Calcium Channel Blocker Route of Administration Post Aneursymal Subarachnoid Haemorrhage

Authors: James Anstey (Intensivist), Robyn Ingram (ICU Pharmacist) November 2015

Evidence for this medication to prevent delayed ischaemic deficits, imperfect as it is, dates mainly from a study from the 1980s where the enteral form was used.  A summary of our literature review is below.

The agreed approach, endorsed by the neurosurgical Department (Prof A Kaye), is that:

A) Standard treatment post aneurysmal SAH should consist of enteral nimodipine 60 mg q4h for 21 days, unless it is not possible to deliver the nimodipine orally or by nasogastric tube

B) In patients in whom enteral admission is not possible, as well as those with vomiting or high nasogastric aspirates (defined as 2 successive nasogastric aspirates >250 ml), administration of IV nimodipine 2 mg/hr should occur instead

Should there be any concern expressed by about our choice of the enteral form, please refer to MH guideline (XYZ) and discuss any concerns with the treating Intensivist.

What is the appropriate route of administration for nimodipine in patients with aneursymal subarachnoid haemorrhage (aSAH)?

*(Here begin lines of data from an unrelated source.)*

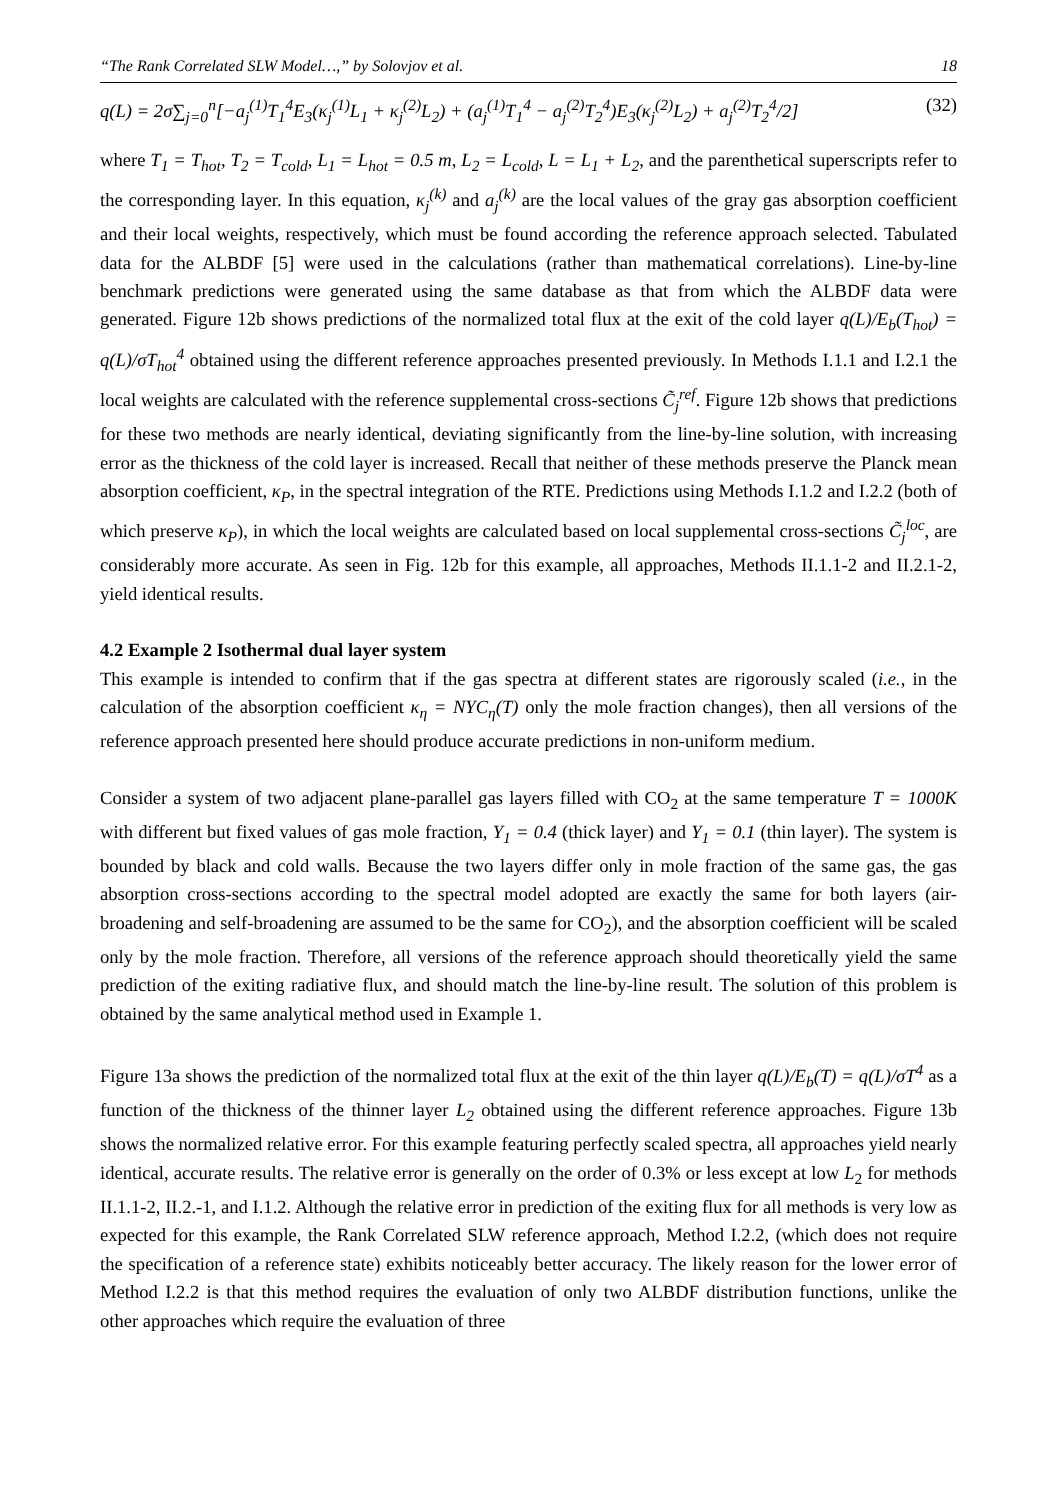“The Rank Correlated SLW Model…,” by Solovjov et al. 18
q(L) = 2σ∑<sub>j=0</sub><sup>n</sup>[−a<sub>j</sub><sup>(1)</sup>T<sub>1</sub><sup>4</sup>E<sub>3</sub>(κ<sub>j</sub><sup>(1)</sup>L<sub>1</sub> + κ<sub>j</sub><sup>(2)</sup>L<sub>2</sub>) + (a<sub>j</sub><sup>(1)</sup>T<sub>1</sub><sup>4</sup> − a<sub>j</sub><sup>(2)</sup>T<sub>2</sub><sup>4</sup>)E<sub>3</sub>(κ<sub>j</sub><sup>(2)</sup>L<sub>2</sub>) + a<sub>j</sub><sup>(2)</sup>T<sub>2</sub><sup>4</sup>/2] (32)
where T<sub>1</sub> = T<sub>hot</sub>, T<sub>2</sub> = T<sub>cold</sub>, L<sub>1</sub> = L<sub>hot</sub> = 0.5 m, L<sub>2</sub> = L<sub>cold</sub>, L = L<sub>1</sub> + L<sub>2</sub>, and the parenthetical superscripts refer to the corresponding layer. In this equation, κ<sub>j</sub><sup>(k)</sup> and a<sub>j</sub><sup>(k)</sup> are the local values of the gray gas absorption coefficient and their local weights, respectively, which must be found according the reference approach selected. Tabulated data for the ALBDF [5] were used in the calculations (rather than mathematical correlations). Line-by-line benchmark predictions were generated using the same database as that from which the ALBDF data were generated. Figure 12b shows predictions of the normalized total flux at the exit of the cold layer q(L)/E<sub>b</sub>(T<sub>hot</sub>) = q(L)/σT<sub>hot</sub><sup>4</sup> obtained using the different reference approaches presented previously. In Methods I.1.1 and I.2.1 the local weights are calculated with the reference supplemental cross-sections C̃<sub>j</sub><sup>ref</sup>. Figure 12b shows that predictions for these two methods are nearly identical, deviating significantly from the line-by-line solution, with increasing error as the thickness of the cold layer is increased. Recall that neither of these methods preserve the Planck mean absorption coefficient, κ<sub>P</sub>, in the spectral integration of the RTE. Predictions using Methods I.1.2 and I.2.2 (both of which preserve κ<sub>P</sub>), in which the local weights are calculated based on local supplemental cross-sections C̃<sub>j</sub><sup>loc</sup>, are considerably more accurate. As seen in Fig. 12b for this example, all approaches, Methods II.1.1-2 and II.2.1-2, yield identical results.
4.2 Example 2 Isothermal dual layer system
This example is intended to confirm that if the gas spectra at different states are rigorously scaled (i.e., in the calculation of the absorption coefficient κ<sub>η</sub> = NYC<sub>η</sub>(T) only the mole fraction changes), then all versions of the reference approach presented here should produce accurate predictions in non-uniform medium.
Consider a system of two adjacent plane-parallel gas layers filled with CO<sub>2</sub> at the same temperature T = 1000K with different but fixed values of gas mole fraction, Y<sub>1</sub> = 0.4 (thick layer) and Y<sub>1</sub> = 0.1 (thin layer). The system is bounded by black and cold walls. Because the two layers differ only in mole fraction of the same gas, the gas absorption cross-sections according to the spectral model adopted are exactly the same for both layers (air-broadening and self-broadening are assumed to be the same for CO<sub>2</sub>), and the absorption coefficient will be scaled only by the mole fraction. Therefore, all versions of the reference approach should theoretically yield the same prediction of the exiting radiative flux, and should match the line-by-line result. The solution of this problem is obtained by the same analytical method used in Example 1.
Figure 13a shows the prediction of the normalized total flux at the exit of the thin layer q(L)/E<sub>b</sub>(T) = q(L)/σT<sup>4</sup> as a function of the thickness of the thinner layer L<sub>2</sub> obtained using the different reference approaches. Figure 13b shows the normalized relative error. For this example featuring perfectly scaled spectra, all approaches yield nearly identical, accurate results. The relative error is generally on the order of 0.3% or less except at low L<sub>2</sub> for methods II.1.1-2, II.2.-1, and I.1.2. Although the relative error in prediction of the exiting flux for all methods is very low as expected for this example, the Rank Correlated SLW reference approach, Method I.2.2, (which does not require the specification of a reference state) exhibits noticeably better accuracy. The likely reason for the lower error of Method I.2.2 is that this method requires the evaluation of only two ALBDF distribution functions, unlike the other approaches which require the evaluation of three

A landmark  NEJM study from 1983 demonstrating benefit from nimodipine use, showed that in 125 “neurologically normal” patients post secured aSAH, the risk of neurological deficit or death was decreased from 8/60 to 1/56 (p=0.03) with the use of nimodipine 0.35 mg/kg q4h given orally or nasogastrically for 21 days.1

Intravenous nimodipine may achieve higher serum concentrations in some patients2,3 , but costs about about 3.5 times more (oral nimodipine $89/day, IV nimodipine $308/day).  Moreover, intravenous administration has not translated into improved clinical outcomes, based on two randomized controlled trials comparing oral and intravenous administration:

a) A Swedish RCT published in 2009 compared 106 patients with aSAH, treated with either enteral or intravenous nimodipine, found no difference in 3-month MRI appearances or neurological outcomes (28% vs 30% delayed ischemic neurologic deficit in the enteric versus intravenous groups, respectively, p= 0.47)4

b) A Finnish RCT published in 2012 looked at 171 aSAH patients given either enteral (84 patients) or intravenous (87 patients) nimodipine, and showed no significant difference in 12-month delayed ischemic neurologic deficit, neither clinically nor on MRI.  (20% delayed ischemic neurologic deficit in the enteral group versus 16% in the IV group, p=0.61)5
The latest recommendation from the Cochrane Collaboration is that “while the evidence about the beneficial effect of nimodipine is not beyond all doubt… oral nimodipine is currently indicated in patients with aneurysmal SAH.  Intravenous administration of calcium antagonists is more expensive and potentially hazardous in view of hypotensive effects, and therefore not recommended for routine practice.”


  1. Allen GS, Ahn HS, Preziosi TJ,  et al Cerebral arterial spasm–a controlled trial of nimodipine in patients with subarachnoid hemorrhage.<> N Engl J Med. 1983 Mar 17;308(11):619-24
  2. Soppi V, Kokki H, Koivisto T, et al  Early-phase pharmacokinetics of enteral and parenteral nimodipine in patients with acute subarachnoid haemorrhage– a pilot study.<> Eur J Clin Pharmacol. 2007 Apr;63(4):355-61. Epub 2007 Feb 23
  3. Abboud T, Andresen H, Koeppen Jel al Serum levels of nimodipine in enteral and parenteral administration in patients with aneurysmal subarachnoidhemorrhage.<> Acta Neurochir (Wien). 2015 May;157(5):763-7. doi: 10.1007/s00701-015-2369-9. Epub 2015 Feb 21
  4. Kronvall E, Undrén P, Romner B, et al. Nimodipine in aneurysmal subarachnoid hemorrhage: a randomized study of intravenous or peroral administration.<> J Neurosurg. 2009 Jan;110(1):58-63.
  5. Soppi V, Karamanakos PN, Koivisto T, Kurki MI, Vanninen R, Jaaskelainen JE, Rinne J. A randomized outcome study of enteral versus intravenous nimodipine in 171 patients after acute aneurysmal subarachnoid hemorrhage.<> World Neurosurg. 2012 Jul;78(1-2):101-9.
  6. Dorhout Mees SM, Rinkel GJ, Feigin VL, Algra A, van den Bergh WM, Vermeulen M, van Gijn J. Calcium antagonists for aneurysmal subarachnoidhaemorrhage.<> Cochrane Database Syst Rev. 2007 Jul 18;(3):CD000277. Review. PubMed PMID: 17636626.